[Dataset excerpts]
######
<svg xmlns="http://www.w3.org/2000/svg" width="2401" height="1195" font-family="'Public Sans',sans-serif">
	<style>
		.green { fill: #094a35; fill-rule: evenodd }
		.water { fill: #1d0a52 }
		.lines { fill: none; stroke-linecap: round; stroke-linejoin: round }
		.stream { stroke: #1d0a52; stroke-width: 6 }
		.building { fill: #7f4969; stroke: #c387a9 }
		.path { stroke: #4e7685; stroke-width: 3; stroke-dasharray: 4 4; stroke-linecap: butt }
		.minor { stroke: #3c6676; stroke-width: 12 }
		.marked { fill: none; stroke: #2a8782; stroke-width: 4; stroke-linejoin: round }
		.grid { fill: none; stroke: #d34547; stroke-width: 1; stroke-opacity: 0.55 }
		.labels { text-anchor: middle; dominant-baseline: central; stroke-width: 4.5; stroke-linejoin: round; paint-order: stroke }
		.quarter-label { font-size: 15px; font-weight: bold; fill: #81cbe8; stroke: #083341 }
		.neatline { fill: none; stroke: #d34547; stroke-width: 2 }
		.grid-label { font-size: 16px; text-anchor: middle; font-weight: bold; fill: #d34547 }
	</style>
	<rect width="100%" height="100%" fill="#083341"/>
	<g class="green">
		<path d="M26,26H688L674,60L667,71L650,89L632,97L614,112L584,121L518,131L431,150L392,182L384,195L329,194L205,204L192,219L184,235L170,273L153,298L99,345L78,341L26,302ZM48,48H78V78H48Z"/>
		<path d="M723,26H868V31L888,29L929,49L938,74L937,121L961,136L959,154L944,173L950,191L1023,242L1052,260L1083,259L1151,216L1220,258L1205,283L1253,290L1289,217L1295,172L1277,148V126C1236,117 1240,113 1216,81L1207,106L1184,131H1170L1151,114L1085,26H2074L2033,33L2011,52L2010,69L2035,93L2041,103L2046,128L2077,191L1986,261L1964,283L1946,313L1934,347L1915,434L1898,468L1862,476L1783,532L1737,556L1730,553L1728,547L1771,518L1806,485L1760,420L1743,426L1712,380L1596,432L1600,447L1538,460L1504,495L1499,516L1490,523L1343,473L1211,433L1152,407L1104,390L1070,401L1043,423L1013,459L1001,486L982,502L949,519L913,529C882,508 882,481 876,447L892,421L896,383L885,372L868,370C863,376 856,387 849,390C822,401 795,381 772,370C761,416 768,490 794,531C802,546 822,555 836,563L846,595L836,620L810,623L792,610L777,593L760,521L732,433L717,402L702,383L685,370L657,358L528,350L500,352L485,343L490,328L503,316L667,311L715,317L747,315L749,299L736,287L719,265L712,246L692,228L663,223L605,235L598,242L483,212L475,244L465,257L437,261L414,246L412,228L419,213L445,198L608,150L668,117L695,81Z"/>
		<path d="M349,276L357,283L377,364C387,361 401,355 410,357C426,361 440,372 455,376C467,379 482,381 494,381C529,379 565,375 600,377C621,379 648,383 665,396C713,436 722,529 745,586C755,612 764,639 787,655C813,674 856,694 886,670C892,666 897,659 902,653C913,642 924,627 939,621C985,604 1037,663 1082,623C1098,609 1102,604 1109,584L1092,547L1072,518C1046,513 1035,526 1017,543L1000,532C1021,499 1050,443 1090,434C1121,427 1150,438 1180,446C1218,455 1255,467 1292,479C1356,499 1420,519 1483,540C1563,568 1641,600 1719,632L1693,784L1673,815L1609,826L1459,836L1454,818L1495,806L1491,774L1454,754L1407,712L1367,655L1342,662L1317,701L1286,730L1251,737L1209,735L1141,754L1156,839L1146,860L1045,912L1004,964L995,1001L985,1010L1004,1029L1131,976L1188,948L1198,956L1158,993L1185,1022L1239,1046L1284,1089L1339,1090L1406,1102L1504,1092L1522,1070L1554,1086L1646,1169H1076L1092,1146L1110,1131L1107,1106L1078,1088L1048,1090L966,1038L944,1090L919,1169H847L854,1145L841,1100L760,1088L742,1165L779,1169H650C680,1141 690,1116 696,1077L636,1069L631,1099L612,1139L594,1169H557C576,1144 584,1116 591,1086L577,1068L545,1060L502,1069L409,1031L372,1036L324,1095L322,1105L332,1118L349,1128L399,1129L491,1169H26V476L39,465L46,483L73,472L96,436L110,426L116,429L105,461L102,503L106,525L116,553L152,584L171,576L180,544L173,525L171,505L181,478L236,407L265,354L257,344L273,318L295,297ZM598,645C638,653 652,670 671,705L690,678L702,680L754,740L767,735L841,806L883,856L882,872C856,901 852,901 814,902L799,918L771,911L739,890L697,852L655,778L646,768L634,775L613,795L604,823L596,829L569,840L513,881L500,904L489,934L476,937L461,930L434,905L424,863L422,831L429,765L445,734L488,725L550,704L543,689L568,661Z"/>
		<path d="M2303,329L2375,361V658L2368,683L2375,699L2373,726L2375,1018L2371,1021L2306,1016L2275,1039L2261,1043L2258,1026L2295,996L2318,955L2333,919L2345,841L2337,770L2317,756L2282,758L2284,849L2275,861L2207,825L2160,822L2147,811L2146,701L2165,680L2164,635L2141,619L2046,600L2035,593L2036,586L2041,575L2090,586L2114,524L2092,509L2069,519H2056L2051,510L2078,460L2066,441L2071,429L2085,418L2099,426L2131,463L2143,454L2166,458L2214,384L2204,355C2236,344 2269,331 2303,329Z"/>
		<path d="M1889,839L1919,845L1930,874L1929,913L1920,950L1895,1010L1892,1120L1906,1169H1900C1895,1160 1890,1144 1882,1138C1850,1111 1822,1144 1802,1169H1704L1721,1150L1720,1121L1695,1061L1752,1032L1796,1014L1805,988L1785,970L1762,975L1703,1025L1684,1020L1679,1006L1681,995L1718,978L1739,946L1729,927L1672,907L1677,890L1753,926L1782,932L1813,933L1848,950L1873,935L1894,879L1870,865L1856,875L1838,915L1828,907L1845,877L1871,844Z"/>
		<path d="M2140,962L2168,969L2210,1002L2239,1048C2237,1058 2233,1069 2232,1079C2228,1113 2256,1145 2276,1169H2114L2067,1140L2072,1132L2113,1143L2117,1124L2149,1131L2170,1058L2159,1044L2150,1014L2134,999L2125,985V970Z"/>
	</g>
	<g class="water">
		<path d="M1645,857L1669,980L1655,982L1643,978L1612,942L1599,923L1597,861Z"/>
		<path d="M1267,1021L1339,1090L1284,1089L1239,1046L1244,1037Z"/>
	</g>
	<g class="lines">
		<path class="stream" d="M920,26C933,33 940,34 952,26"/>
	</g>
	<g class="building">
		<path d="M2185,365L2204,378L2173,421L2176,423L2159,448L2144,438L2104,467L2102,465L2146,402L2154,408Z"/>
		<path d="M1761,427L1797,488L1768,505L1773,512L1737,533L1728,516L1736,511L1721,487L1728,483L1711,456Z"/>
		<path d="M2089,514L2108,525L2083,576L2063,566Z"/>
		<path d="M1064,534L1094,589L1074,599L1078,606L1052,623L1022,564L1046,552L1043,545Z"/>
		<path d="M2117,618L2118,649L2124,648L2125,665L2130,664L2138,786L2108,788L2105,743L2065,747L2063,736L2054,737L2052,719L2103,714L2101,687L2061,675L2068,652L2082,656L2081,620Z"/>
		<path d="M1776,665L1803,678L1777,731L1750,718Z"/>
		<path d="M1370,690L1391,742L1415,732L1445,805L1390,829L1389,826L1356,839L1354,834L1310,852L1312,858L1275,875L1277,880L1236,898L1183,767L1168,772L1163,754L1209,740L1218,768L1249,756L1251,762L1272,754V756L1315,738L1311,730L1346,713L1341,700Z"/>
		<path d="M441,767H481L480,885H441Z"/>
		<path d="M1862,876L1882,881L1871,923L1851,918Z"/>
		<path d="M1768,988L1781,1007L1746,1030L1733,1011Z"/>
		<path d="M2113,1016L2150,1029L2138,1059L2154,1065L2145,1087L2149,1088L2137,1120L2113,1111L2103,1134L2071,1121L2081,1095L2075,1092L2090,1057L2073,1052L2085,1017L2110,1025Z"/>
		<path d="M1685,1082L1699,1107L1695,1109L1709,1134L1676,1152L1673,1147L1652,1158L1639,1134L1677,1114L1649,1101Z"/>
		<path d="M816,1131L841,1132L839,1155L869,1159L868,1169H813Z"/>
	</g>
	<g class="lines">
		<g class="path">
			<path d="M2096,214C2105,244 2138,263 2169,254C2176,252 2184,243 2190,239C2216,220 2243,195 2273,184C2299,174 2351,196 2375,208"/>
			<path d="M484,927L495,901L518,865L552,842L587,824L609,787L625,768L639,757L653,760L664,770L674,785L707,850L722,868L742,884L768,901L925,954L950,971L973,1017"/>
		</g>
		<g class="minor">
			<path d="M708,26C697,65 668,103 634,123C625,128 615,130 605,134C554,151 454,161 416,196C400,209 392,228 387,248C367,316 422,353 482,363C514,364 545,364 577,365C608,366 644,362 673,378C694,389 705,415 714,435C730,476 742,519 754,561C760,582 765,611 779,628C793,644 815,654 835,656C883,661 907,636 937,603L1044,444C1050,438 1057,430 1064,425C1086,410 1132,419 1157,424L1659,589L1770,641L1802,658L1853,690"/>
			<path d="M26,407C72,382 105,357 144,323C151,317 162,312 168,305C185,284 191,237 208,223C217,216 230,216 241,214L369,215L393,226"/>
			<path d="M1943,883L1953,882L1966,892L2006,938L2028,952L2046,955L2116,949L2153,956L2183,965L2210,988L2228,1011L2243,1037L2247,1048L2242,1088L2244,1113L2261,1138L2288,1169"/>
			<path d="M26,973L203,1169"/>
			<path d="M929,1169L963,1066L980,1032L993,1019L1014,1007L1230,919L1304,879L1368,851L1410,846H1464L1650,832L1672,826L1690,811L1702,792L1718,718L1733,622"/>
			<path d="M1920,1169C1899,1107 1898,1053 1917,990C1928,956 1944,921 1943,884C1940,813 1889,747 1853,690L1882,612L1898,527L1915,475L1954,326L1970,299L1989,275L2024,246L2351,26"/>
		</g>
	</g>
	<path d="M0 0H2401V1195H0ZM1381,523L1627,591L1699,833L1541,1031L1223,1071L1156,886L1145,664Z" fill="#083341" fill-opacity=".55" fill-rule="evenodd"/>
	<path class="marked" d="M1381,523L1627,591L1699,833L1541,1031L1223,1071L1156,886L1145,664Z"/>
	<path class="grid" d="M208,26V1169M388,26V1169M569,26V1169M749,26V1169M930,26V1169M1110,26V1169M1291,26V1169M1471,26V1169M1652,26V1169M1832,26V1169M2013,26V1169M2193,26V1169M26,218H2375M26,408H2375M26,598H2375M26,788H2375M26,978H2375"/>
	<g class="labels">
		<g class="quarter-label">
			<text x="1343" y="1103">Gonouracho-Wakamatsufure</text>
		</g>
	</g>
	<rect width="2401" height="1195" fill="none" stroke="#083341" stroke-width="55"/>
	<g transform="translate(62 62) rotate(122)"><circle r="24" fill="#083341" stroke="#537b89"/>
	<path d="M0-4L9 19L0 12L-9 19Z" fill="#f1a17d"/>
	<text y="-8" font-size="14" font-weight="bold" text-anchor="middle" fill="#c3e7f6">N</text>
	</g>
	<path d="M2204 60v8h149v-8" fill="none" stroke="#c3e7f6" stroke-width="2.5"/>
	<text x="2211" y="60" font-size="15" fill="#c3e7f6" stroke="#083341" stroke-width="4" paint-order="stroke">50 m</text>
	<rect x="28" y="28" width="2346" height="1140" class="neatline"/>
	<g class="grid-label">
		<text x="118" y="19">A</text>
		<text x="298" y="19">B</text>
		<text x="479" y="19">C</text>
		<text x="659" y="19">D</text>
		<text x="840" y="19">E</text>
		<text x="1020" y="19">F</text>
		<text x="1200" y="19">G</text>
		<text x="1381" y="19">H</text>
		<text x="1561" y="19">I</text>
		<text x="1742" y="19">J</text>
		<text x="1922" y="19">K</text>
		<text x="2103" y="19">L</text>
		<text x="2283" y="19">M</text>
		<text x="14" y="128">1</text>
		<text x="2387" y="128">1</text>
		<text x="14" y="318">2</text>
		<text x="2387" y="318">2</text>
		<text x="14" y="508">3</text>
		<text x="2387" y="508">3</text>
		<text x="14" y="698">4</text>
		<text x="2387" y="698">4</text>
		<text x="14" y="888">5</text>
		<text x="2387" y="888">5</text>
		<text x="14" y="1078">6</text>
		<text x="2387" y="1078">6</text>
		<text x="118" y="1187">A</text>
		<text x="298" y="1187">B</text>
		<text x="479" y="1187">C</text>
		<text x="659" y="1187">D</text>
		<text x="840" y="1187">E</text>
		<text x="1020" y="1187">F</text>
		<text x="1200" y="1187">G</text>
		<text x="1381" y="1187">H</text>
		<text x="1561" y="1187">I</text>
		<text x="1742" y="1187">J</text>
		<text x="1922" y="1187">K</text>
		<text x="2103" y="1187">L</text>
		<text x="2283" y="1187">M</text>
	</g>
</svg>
######
Show every line above in which the word "linecap" is found.

		.lines { fill: none; stroke-linecap: round; stroke-linejoin: round }
		.path { stroke: #4e7685; stroke-width: 3; stroke-dasharray: 4 4; stroke-linecap: butt }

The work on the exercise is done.